◆ Task item:
Word for word, restate the entries below from their first line through the line that contains "우리는 Web > Spring WEb Starter".

◆ Records for processing:

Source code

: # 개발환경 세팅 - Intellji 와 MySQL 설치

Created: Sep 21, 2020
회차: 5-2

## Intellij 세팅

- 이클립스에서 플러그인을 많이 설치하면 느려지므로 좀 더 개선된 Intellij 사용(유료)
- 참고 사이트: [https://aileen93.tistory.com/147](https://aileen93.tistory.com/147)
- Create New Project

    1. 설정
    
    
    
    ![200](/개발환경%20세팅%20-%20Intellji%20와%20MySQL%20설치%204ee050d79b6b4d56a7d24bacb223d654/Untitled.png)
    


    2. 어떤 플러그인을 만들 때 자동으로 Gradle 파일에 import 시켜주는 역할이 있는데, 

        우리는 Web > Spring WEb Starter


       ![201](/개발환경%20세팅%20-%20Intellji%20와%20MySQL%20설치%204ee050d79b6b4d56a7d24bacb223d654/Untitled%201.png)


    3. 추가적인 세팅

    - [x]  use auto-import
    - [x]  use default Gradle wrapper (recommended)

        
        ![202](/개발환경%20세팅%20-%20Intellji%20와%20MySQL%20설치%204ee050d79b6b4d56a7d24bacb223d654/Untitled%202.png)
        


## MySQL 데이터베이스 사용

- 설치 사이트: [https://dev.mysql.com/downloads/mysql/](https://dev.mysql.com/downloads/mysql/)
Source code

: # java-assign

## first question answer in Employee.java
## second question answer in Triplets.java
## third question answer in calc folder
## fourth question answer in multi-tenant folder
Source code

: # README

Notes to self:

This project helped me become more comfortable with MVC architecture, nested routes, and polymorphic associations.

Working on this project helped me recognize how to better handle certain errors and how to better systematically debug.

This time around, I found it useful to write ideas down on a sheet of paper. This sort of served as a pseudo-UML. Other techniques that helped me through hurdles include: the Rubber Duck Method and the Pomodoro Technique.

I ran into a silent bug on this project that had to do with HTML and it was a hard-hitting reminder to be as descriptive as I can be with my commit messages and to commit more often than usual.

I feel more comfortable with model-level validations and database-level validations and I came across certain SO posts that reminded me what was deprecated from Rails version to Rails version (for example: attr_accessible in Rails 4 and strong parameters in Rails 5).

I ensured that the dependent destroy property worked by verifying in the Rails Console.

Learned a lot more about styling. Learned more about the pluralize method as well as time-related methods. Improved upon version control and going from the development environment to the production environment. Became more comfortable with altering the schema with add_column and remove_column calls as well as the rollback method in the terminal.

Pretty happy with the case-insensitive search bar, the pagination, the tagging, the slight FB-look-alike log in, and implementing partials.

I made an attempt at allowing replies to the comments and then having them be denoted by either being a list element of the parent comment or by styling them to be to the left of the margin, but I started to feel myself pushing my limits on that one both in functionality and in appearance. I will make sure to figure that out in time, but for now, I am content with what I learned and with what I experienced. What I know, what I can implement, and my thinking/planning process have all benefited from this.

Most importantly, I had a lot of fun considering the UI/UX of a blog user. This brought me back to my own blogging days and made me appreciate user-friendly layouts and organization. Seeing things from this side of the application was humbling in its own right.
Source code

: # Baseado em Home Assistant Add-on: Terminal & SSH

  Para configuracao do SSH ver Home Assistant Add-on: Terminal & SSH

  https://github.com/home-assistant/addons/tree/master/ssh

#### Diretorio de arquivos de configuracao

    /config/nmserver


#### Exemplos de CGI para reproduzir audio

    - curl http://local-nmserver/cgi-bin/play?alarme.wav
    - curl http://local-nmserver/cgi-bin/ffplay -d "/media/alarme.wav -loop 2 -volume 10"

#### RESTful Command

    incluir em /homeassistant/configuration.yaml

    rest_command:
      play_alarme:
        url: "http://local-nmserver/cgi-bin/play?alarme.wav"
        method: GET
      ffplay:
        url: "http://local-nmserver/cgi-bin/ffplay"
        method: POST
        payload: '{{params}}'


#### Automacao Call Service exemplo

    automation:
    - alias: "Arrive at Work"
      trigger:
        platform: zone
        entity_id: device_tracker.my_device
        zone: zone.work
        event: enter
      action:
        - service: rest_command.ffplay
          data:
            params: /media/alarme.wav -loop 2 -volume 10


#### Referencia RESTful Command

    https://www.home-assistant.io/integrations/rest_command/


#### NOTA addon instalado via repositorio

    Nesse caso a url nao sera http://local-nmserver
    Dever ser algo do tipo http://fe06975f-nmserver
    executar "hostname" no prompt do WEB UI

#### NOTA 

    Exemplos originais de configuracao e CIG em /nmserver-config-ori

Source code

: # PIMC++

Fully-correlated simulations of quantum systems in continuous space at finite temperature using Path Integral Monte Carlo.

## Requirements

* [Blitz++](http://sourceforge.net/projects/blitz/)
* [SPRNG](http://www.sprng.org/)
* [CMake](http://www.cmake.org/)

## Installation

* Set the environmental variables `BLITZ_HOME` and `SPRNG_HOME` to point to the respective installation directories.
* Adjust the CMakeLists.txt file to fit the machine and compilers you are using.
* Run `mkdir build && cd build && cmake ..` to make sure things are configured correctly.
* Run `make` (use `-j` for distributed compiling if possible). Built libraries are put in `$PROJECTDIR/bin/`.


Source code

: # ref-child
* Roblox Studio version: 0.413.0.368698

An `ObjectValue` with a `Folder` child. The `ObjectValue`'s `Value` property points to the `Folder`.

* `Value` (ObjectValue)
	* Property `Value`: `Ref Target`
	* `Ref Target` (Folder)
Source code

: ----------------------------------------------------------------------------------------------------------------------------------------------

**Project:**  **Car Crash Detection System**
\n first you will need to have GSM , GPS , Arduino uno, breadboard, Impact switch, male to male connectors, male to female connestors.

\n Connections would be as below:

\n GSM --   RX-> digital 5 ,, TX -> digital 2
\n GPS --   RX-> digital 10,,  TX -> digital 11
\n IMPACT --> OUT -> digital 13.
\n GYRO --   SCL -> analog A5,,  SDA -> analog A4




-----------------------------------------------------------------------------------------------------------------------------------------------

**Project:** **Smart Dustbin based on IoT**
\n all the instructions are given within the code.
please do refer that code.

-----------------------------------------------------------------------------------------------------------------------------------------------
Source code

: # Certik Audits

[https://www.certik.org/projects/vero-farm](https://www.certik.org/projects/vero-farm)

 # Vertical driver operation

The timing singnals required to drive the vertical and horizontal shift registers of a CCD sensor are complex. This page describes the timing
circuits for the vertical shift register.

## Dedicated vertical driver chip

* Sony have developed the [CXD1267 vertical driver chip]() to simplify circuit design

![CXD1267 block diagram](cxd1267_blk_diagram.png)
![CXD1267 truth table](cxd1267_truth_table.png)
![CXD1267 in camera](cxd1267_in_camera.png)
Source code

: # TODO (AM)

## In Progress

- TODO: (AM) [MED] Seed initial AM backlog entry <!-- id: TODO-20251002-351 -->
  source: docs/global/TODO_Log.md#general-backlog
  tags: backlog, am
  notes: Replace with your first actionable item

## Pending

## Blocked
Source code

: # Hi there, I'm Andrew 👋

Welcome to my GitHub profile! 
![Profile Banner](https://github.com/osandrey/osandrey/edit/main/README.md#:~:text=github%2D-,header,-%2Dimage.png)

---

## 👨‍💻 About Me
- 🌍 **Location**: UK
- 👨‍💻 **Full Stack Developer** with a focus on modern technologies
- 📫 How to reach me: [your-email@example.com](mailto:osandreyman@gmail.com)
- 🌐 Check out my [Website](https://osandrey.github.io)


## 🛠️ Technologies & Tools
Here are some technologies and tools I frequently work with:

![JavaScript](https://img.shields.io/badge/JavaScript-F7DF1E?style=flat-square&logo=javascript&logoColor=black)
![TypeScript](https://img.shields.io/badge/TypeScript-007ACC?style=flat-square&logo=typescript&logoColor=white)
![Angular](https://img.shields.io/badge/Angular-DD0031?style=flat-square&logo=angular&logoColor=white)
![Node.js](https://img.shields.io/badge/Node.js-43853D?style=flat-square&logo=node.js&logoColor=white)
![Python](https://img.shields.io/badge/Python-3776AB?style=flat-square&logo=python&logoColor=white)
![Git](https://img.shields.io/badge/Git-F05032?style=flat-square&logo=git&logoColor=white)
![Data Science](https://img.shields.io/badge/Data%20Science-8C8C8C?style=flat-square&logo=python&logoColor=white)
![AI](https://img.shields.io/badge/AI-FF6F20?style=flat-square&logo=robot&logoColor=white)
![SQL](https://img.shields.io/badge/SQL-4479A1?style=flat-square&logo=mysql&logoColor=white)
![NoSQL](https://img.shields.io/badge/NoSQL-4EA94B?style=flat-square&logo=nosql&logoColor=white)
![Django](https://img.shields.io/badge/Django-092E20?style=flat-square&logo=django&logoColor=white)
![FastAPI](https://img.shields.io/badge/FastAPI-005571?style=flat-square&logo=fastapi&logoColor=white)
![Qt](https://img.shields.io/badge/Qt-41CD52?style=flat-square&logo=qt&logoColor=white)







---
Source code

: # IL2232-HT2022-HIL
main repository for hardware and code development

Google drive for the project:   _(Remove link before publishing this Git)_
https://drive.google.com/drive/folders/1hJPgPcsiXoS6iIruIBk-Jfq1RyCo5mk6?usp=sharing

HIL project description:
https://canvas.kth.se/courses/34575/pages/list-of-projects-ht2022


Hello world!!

◆ Expected answer:
Source code

: # 개발환경 세팅 - Intellji 와 MySQL 설치

Created: Sep 21, 2020
회차: 5-2

## Intellij 세팅

- 이클립스에서 플러그인을 많이 설치하면 느려지므로 좀 더 개선된 Intellij 사용(유료)
- 참고 사이트: [https://aileen93.tistory.com/147](https://aileen93.tistory.com/147)
- Create New Project

    1. 설정
    
    
    
    ![200](/개발환경%20세팅%20-%20Intellji%20와%20MySQL%20설치%204ee050d79b6b4d56a7d24bacb223d654/Untitled.png)
    


    2. 어떤 플러그인을 만들 때 자동으로 Gradle 파일에 import 시켜주는 역할이 있는데, 

        우리는 Web > Spring WEb Starter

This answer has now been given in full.